Super

Super, written and directed by James Gunn, is about a short order cook, Frank (Rainn Wilson), whose wife, Sarah (Liv Tyler), is stolen from him by a drug dealer, Jacques (Kevin Bacon). Frank becomes depressed, and after watching a TV show about a religious superhero, he has a religious vision in which he is told to become a superhero himself. He goes to a comic book store to do research on how to be a superhero, and there he meets Libby (Ellen Page), a store employee who helps him find appropriate comic books. Franks makes a red costume for himself and takes the moniker, “The Crimson Bolt”. He roams the streets at night, attacking criminals with a wrench. (Frank’s idea of “criminals” includes a man who cuts in line at a movie theatre.) Libby eventually finds out about what Frank is doing, and she demands that he make her his sidekick, “Boltie”. However, it soon becomes clear that Libby is less interested in fighting crime than in clobbering people. Frank’s feelings towards her become conflicted, but then he has a vision telling him he must rescue Sarah. He takes Libby with him for an attack on Jacques’s heavily guarded mansion.

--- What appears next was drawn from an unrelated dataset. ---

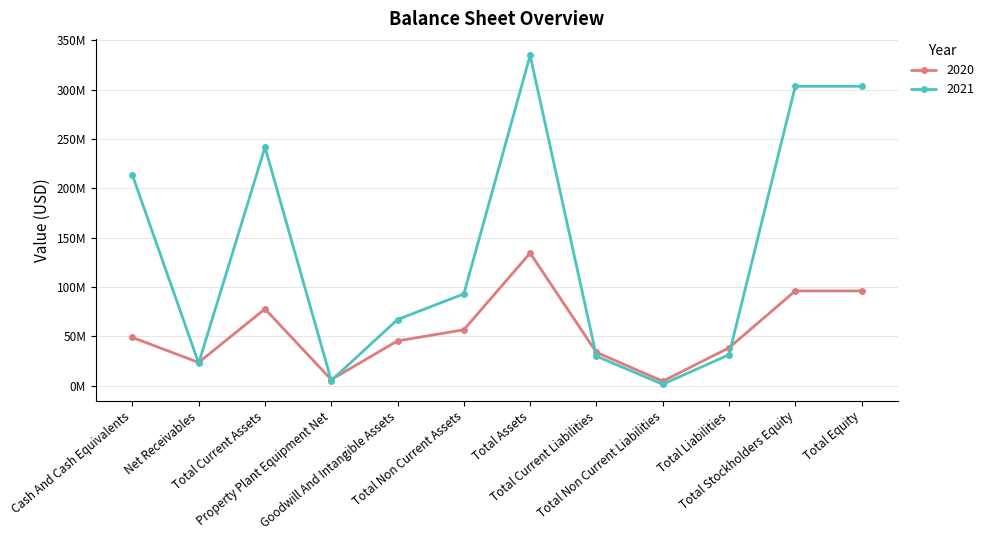

Is this an area chart (filled region under the line)?

No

I found Super mostly funny in a very dark sort of way. However, towards the end the film suddenly becomes merely mindlessly violent. (The turning point comes at about the point when Frank sets a man on fire.) I suppose that itself is intended as a sort of joke. Perhaps Gunn meant this film to be an elaborate shaggy dog story: the ending is less than what we are led to expect it to be.

Rainn Wilson and Ellen Page both give very good performances. (Page is wonderfully disturbing as Libby.) I wish I could give this film an unqualified endorsement, but I can really only recommend about four fifths of it.